# making a barrel



## Jimbo. (Jan 28, 2009)

hi all, just wondered if anyone know how to make a barrel like this one, maybe over the pond you would call it a keg? not sure but one of my last threads got "lost in translation". I want to make it for my dad to use properly, i dontknow how to go about sealing it so it doesn't go mouldy and the metal straps as well, thanks :thumbsup:


----------



## phinds (Mar 25, 2009)

Jimbo. said:


> hi all, just wondered if anyone know how to make a barrel like this one, maybe over the pond you would call it a keg? not sure but one of my last threads got "lost in translation". I want to make it for my dad to use properly, i dontknow how to go about sealing it so it doesn't go mouldy and the metal straps as well, thanks :thumbsup:


Uh ... like WHAT one?


----------



## mdntrdr (Dec 22, 2009)

I thought he wanted to make invisible barrels! 

And I didn't have a clue on that one! :no:

You might try searching....."Invisible coopering"


----------



## Old Skhool (Oct 31, 2009)

*Pretty much a lost art*

My great grandfather was a tight cooper, meaning the barrels were made for holding liquids. Unfortunately I never met him, but I have a few of his tools.:smile: Cooperage was once a highly skilled and quite interesting craft. I was able to see the process at "Strawberry Bank" (near Boston). I understand that there are only a handful if that, that continue the craft of traditional work.

Sorry, I just googled coopering, it seems alive and well.
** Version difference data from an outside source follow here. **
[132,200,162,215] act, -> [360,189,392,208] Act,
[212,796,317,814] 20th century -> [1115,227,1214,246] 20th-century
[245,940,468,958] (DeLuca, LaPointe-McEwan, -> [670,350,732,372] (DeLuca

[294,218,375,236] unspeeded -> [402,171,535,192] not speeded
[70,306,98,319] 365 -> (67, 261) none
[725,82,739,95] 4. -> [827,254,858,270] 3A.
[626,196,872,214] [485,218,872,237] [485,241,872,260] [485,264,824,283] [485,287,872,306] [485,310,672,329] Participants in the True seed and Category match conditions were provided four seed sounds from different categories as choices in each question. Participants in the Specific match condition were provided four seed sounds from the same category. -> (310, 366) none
Maybe it had something to do with apprentice progams and the years that they would have to work to become a "master"... Anyway, there are videos and appears to be far more information than when I last checked a few years ago. Not you've got me interested too! I see there are even classes offered. Good luck in your quest.


----------



## max510 (Jun 6, 2010)

like that ????
http://www.ehow.com/how_5594942_make-wood-barrel.html


----------



## Jimbo. (Jan 28, 2009)

crap sorry didn't put the pic up what a idiot!!


----------



## Jimbo. (Jan 28, 2009)

thanks Old Skhool now i know what its called i have found loads of videos online, looks harder than i first imagioned, i'll see how much oak i have left! has anyone ever made one for any pointers?


----------



## haugerm (Nov 19, 2009)

Never done it myself, but I watched some coopers work once. Pretty amazing. They just kind of eyeballed everything as they shaved the pieces down one by one. And miraculously, it all just fit together.


----------



## woodnthings (Jan 24, 2009)

*You Tube*





:thumbsup: bill
If you wait until this Video is over a bunch more of similar nature will scroll across the bottom...click on one to view!


----------



## johnep (Apr 12, 2007)

What has interested me is the method of holding the staves while working on them. Looks like a pivoted drop weight. much quicker than applying a clamp.
johnep


----------